*** Opening of Information provided ***

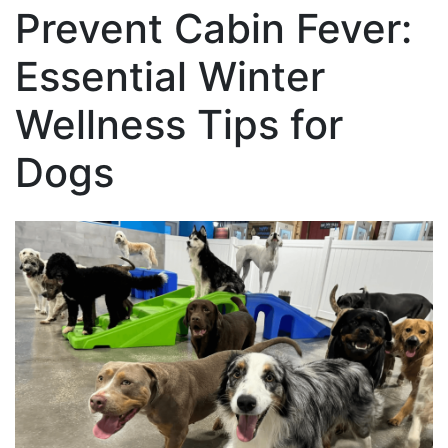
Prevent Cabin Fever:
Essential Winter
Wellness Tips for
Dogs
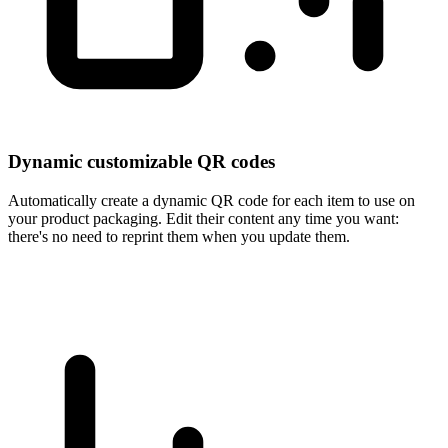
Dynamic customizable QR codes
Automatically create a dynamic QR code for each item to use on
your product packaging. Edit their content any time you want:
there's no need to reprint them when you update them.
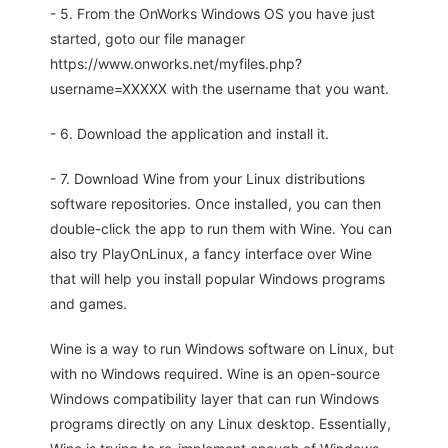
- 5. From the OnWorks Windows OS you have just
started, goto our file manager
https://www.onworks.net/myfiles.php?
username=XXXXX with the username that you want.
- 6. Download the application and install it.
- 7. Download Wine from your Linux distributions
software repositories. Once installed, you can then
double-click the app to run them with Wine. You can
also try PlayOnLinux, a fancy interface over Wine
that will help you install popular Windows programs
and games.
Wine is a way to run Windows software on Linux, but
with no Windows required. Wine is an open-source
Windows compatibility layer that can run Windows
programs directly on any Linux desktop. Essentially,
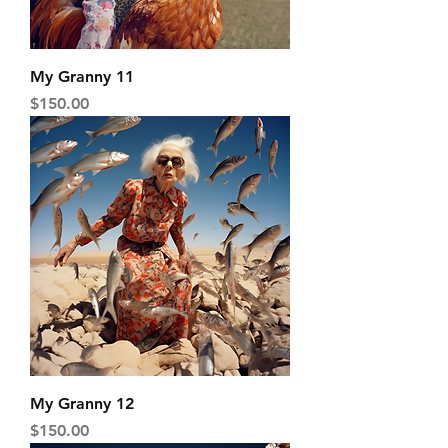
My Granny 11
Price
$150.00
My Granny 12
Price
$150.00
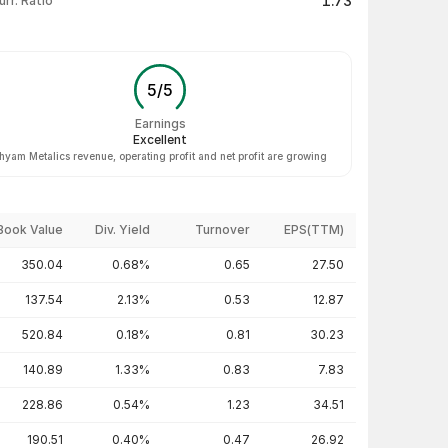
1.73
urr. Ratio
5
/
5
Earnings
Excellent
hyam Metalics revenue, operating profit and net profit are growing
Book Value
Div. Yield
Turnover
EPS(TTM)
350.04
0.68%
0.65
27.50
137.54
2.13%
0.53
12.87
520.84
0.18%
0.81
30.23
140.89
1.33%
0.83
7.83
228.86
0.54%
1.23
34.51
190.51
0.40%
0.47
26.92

*** Close of Information provided ***

**Problem details**
Output the material above exactly as written and drop any images it holds.

**Response**
Prevent Cabin Fever:
Essential Winter
Wellness Tips for
Dogs
Dynamic customizable QR codes
Automatically create a dynamic QR code for each item to use on
your product packaging. Edit their content any time you want:
there's no need to reprint them when you update them.
- 5. From the OnWorks Windows OS you have just
started, goto our file manager
https://www.onworks.net/myfiles.php?
username=XXXXX with the username that you want.
- 6. Download the application and install it.
- 7. Download Wine from your Linux distributions
software repositories. Once installed, you can then
double-click the app to run them with Wine. You can
also try PlayOnLinux, a fancy interface over Wine
that will help you install popular Windows programs
and games.
Wine is a way to run Windows software on Linux, but
with no Windows required. Wine is an open-source
Windows compatibility layer that can run Windows
programs directly on any Linux desktop. Essentially,
My Granny 11
Price
$150.00
My Granny 12
Price
$150.00
1.73
urr. Ratio
5
/
5
Earnings
Excellent
hyam Metalics revenue, operating profit and net profit are growing
Book Value
Div. Yield
Turnover
EPS(TTM)
350.04
0.68%
0.65
27.50
137.54
2.13%
0.53
12.87
520.84
0.18%
0.81
30.23
140.89
1.33%
0.83
7.83
228.86
0.54%
1.23
34.51
190.51
0.40%
0.47
26.92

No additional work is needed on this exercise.